There are two major objections to my proposed solution, so I might as well mention them, if only in passing. The first is from the traditionalists, who would argue that, by adopting the widest possible definition of marriage for legal purposes, the state is implicitly taking sides even if it is ostensibly not seeking to impose that position on anyone else. The other is from the radicals, who would argue that a marriage which isn’t recognised by everyone is still a second-class marriage and thus not truly equal to a traditionalist marriage which has no opponents. I think both of these arguments have merit, but I also think that, to an extent, they cancel each other out. No solution is going to be ideal for everyone, but no libertarian solution ever will be because it starts from the premise that people are allowed to disagree without being forced to conform.

Post-post script

I’ve written a few extra comments about this in a separate article.

  • Solid analysis. The root cause of the problem is the widely held view that it is the job of the state to prevent discrimination. This leads to a perceived conflict of rights. The right of Gay couples not to be discriminated against because of their sexual orientation and the rights of Christians not be discriminated against because of their religious beliefs.

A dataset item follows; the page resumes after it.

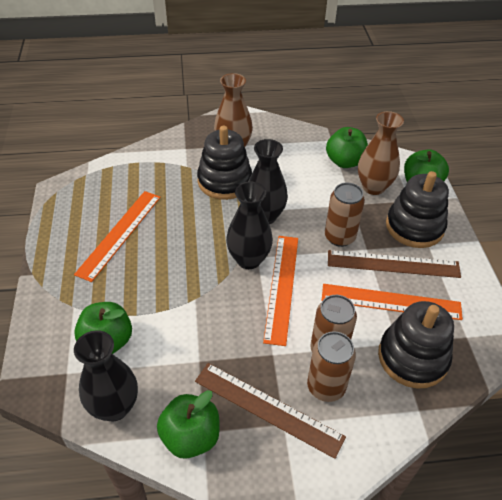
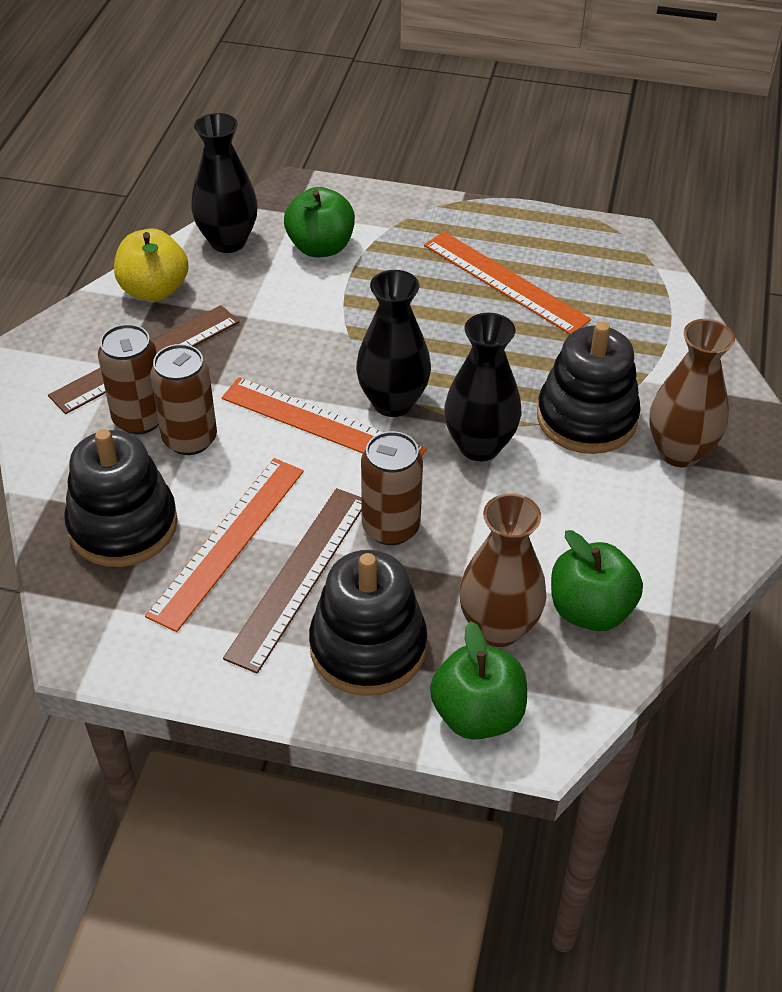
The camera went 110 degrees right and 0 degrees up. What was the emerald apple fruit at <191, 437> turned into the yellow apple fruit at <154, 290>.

    Gay couples should of course be free to live their lives as they see fit, but that does not give them a right to force Christians to approve.

    Christians should be free to live their lives as they see fit, but that does not give them the right to force gay couples to share their views.

    In a libertarian society no problem arises, gay couples can live together and refer to it as marriage. The ceremony would be performed by whoever was willing and others would be free to refer to them as married or not depending on their views.

    There is a libertarian right to discriminate, although exercising such a right is often counter productive. Take the case of B&B owners who refused to allow a gay couple to rent a double room. In a libertarian society such a refusal is entirely legitimate, people should be free to use their property as they see fit without coercion. There is no legitimate right to force another to rent you a room. However, businesses that operate objectionable discriminatory practices are unlikely to thrive in a free market where customers are also free to not do business with such people.

    More on the ethics and economics of descrimination here

  • chforsyth

    “In return, the state agrees to recognise as valid, for legal purposes (eg, tax, inheritance, parental rights), any marriage which meets the stipulated criteria. ”

    Why bother connecting those any longer with “marriage”? The original reasons for making the connection have long since been moved to other legislation. There are no longer any tax breaks from marriage, inheritance could be handled separately by registering a legal agreement unconnected with marriage, and parental rights should apply when parents are not married.

    Hardwicke’s other aim (protecting the underage) is surely amply covered by modern legislation independent of marriage acts.

    The connections are now so diffuse that there seems no reason at all for the state any longer to be involved. The Times leader refers to “[couples] who seek no more than the civic recognition of their union” but why should the state be involved in relationship registration (if so, why not fiance(e)s or your bidie-in?). If a couple want to announce their life-long partnerships to their friends, let them. It’s not clear why officialdom needs to be involved.

    It might be thought that immigration rights would be lost, but as it stands, the Labour government passed legislation that specifically prohibits a person younger than 21 from gaining immigration rights by marriage (cf. case of young Canadian bride a few years ago ), so once again there is no longer a necessary link to marriage. (“The Home Office said the benefits of the new rules in helping prevent forced marriages outweighed the drawbacks”, which shows there is sometimes little advantage in an official recognition of marriage.)

  • Topcat

    I still dont understand why two sisters living together are still discriminated against. It’s unlikely they would what to marry – but why tax discrimination, in particular inheritance tax?